CHECK YOUR UNDERSTANDING:
[a] Render the following sentence from the passage on pattern-matching compiler optimization into French: "Pattern matching trades generality for composability."
[b] Resume the passage on pattern-matching compiler optimization, picking up after its final sentence.

Extensibility is easy. Adding a custom optimization is two lines — no need to understand compiler internals, write visitors, or modify pass managers.
Correctness is local. Each pattern is a small theorem: "if this structure appears, replacing it with that structure preserves semantics." Verify each pattern independently. Composition of correct patterns yields correct programs.
Performance is tunable. O(1) pattern dispatch is fast by default. Combine with beam search for production workloads.
The Deeper Insight
Pattern matching trades generality for composability.
A general-purpose optimization pass can do anything — but that's exactly the problem. It's hard to verify, hard to extend, hard to compose with other passes. Ordering matters. Interactions are subtle.

INFORMATION SUPPLIED:
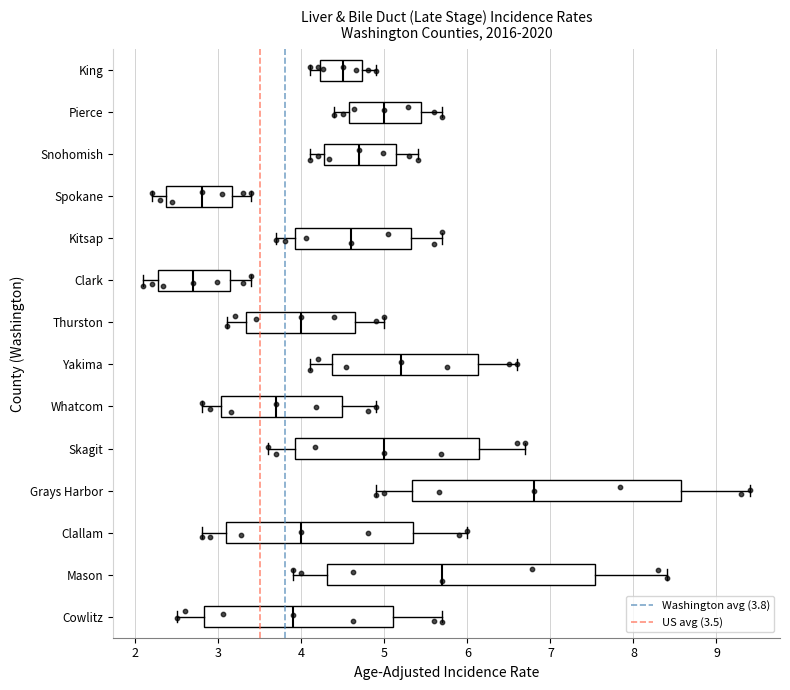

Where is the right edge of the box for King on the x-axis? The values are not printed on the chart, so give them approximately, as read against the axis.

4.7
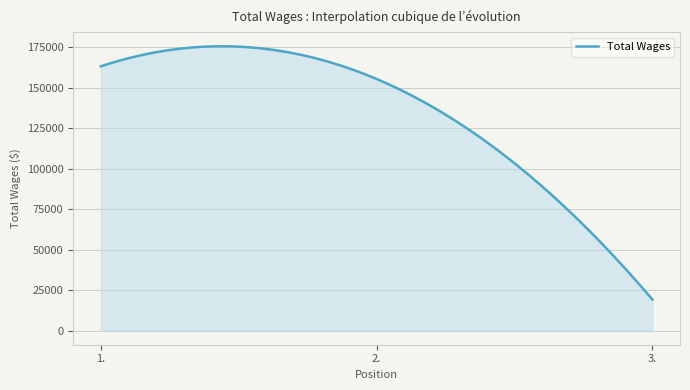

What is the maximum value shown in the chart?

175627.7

OUTPUTS IN ORDER:
[a] Le filtrage par motif sacrifie la généralité au profit de la composabilité.

[b]
A pattern is constrained: it matches a specific structure and produces a specific replacement. But constraints enable composition. For well-designed pattern sets, running patterns to a fixed point yields deterministic results. New patterns can be added with localized impact, and deleted without cascading failures — though in practice, pattern interactions should be tested to ensure convergence.
Each pattern is a theorem about semantic equivalence. The rewrite engine is a theorem prover, finding derivations from input to optimized output. Correctness follows from the correctness of individual steps.
This is the Unix philosophy applied to compilers: small, focused tools that compose.